In most computing devices the screen is sort of the make or break component. I had high hopes for this screen and I have to say the SurfacePro makes it. The resolution is amazing and crisp and the ten touch points of contact are stunning. To anyone thinking that the iPad/Air has a higher resolution keep in mind that this is also an active digitizer (neither of those devices has that). I guess the first thing people would look at would be a movie and I decided I would use this as a gauge too. I bought Tron Legacy and watched it early into owning this device. This is definitely a visually compelling movie that showed this screen in all its full 1080P glory.

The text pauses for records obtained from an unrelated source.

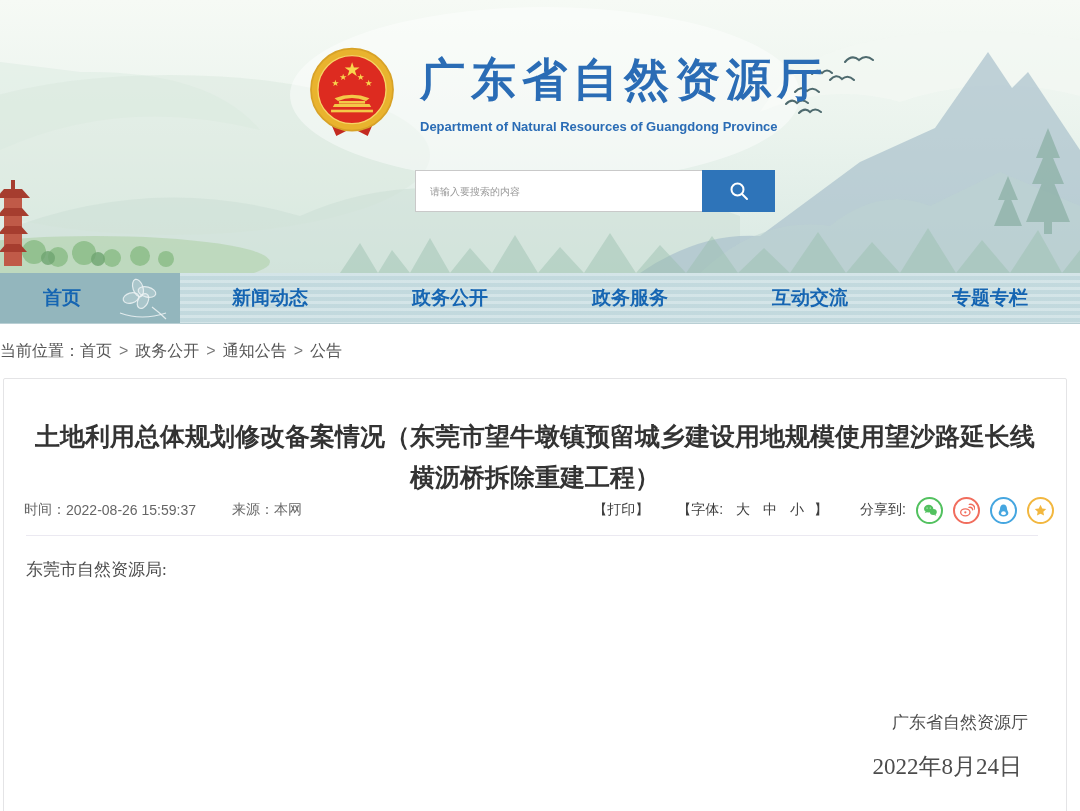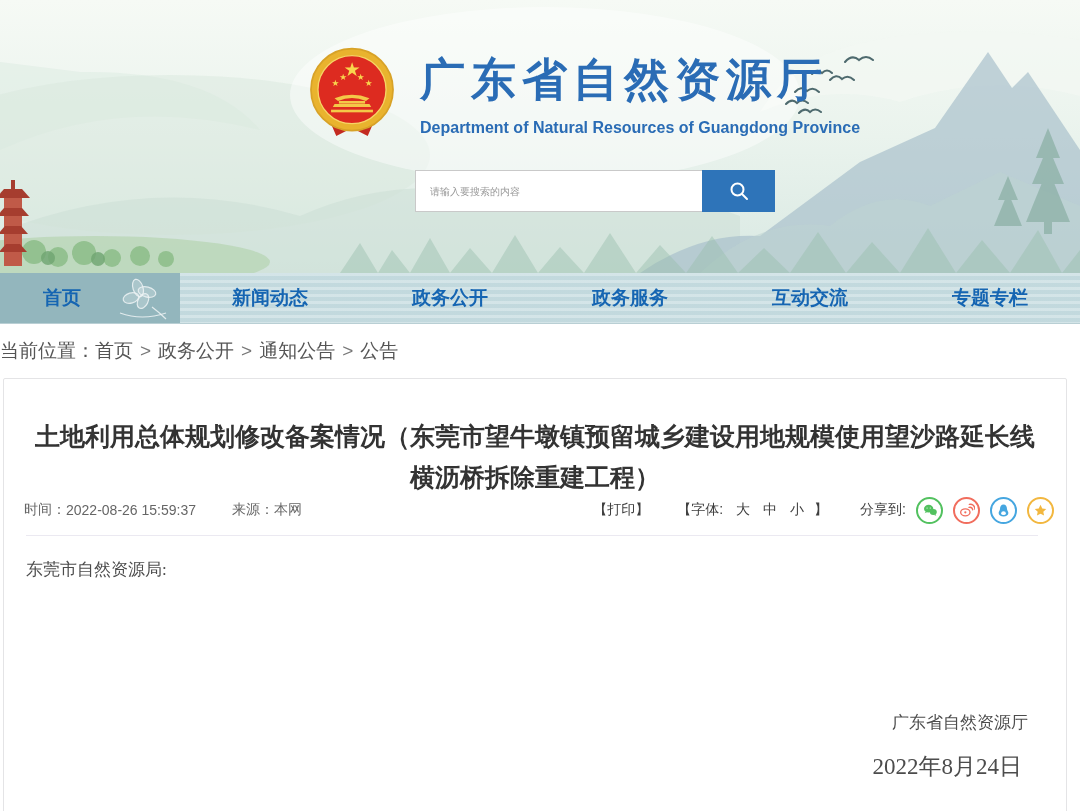--- a/index.html
+++ b/index.html
@@ -6,42 +6,42 @@
   .page{position:relative;width:1080px;height:811px;overflow:hidden;background:#fff;
         font-family:"Liberation Sans","DejaVu Sans",sans-serif;}
 
   
   .banner{position:absolute;left:0;top:0;width:1080px;height:273px;overflow:hidden;}
   .banner-art{position:absolute;left:0;top:0;width:100%;height:100%;}
   .brand{position:absolute;left:308px;top:46px;display:flex;align-items:flex-start;}
   .emblem{width:88px;height:96px;flex:0 0 auto;}
   .brand-text{margin-left:24px;padding-top:4px;}
   .site-title{font-size:45px;font-weight:700;color:var(--title_blue,#2a6cb5);letter-spacing:6px;white-space:nowrap;}
-  .site-subtitle{margin-top:9px;font-size:16px;font-weight:700;color:var(--title_blue,#2a6cb5);white-space:nowrap;}
+  .site-subtitle{margin-top:9px;font-size:13px;font-weight:700;color:var(--title_blue,#2a6cb5);white-space:nowrap;}
   .search{position:absolute;left:415px;top:170px;width:360px;height:42px;display:flex;}
   .search input{flex:1;min-width:0;border:1px solid #c9c9c9;border-right:none;padding:16px 14px;
         font-size:10px;color:#333;outline:none;background:#fff;font-family:inherit;}
   .search input::placeholder{color:#999;}
   .search button{width:73px;background:var(--search_button_blue,#2e74b9);border:none;cursor:pointer;
         display:flex;align-items:center;justify-content:center;}
 
   
   .nav{position:absolute;left:0;top:273px;width:1080px;height:50px;display:flex;
        background-color:var(--nav_bar_bg,#c9dee2);
        background-image:repeating-linear-gradient(180deg,rgba(255,255,255,.20) 0 3px,rgba(171,200,207,.22) 3px 7px);
        border-bottom:1px solid #b9cfd4;}
   .nav-item{flex:1;display:flex;align-items:center;justify-content:center;position:relative;
        color:var(--nav_text_blue,#1565b2);font-size:19px;font-weight:700;cursor:pointer;}
   .nav-item.active{background:var(--nav_active_bg,#93b6bd);}
   .nav-item.active .nav-label{margin-right:56px;}
   .flower{position:absolute;right:10px;top:4px;opacity:.85;}
 
   
   .breadcrumb{position:absolute;left:0;top:324px;width:1080px;height:54px;background:#fff;
-       display:flex;align-items:center;font-size:19px;color:#555;}
+       display:flex;align-items:center;font-size:16px;color:#555;}
   .crumb{cursor:pointer;}
   .crumb-sep{margin:0 7px;color:#777;}
 
   
   .article{position:absolute;left:3px;top:378px;width:1062px;height:460px;background:#fff;
        border:1px solid #e4e4e6;border-radius:2px;}
   .article-title{position:absolute;top:20px;left:24px;right:24px;text-align:center;
        font-size:25px;line-height:41px;font-weight:700;color:#333;}
   .meta{position:absolute;top:116px;left:20px;right:12px;height:30px;display:flex;align-items:center;
        font-size:14px;color:var(--meta_gray,#666);justify-content:space-between;}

Coincidentally Tron Legacy has a design aesthetic that fits closely with the Surface. The movie looked better than on my TV – what can I say.
The screen is rather small (although all my Fujitsu Lifebook’s had similar size screens). This is a format you can either live with easily or not, but again, this device isn’t made to be a one and only. It is one of many devices you will likely have in your life and for most of what I do the screen is great. If anything my main complaint is that when Remote Desktop-ing into servers the resolution makes just about everything too small (something that’s easily fixed anyway).
The speakers on this device are what they should be. Personally I only use speakers on anything when I’m alone or with one other person in a quiet location and these cut it for that purpose. Anything else is headphones for me, generally so as not to disturb others. I have my Jambox paired so when I want a little more oomph I go for those. I’ve never seen any laptop that can beat a Jambox.
The battery life in this device is pretty good. I haven’t changed any of the settings, but if you’re used to using a normal laptop then you will be used to looking for power every 4-5 hours anyway. If I plug it in at lunch I’m set for the day. I suppose some may argue that the RT (or the iPad) have a 10 hour battery, but that’s not really a valid comparison. It’s actually like complaining about the gas mileage in your Ferrari. The SurfacePro is a Ferrari and it actually has a pretty low price point for all that it is.
I am formulating my thoughts on using the Surface Pro and should have those complete soon.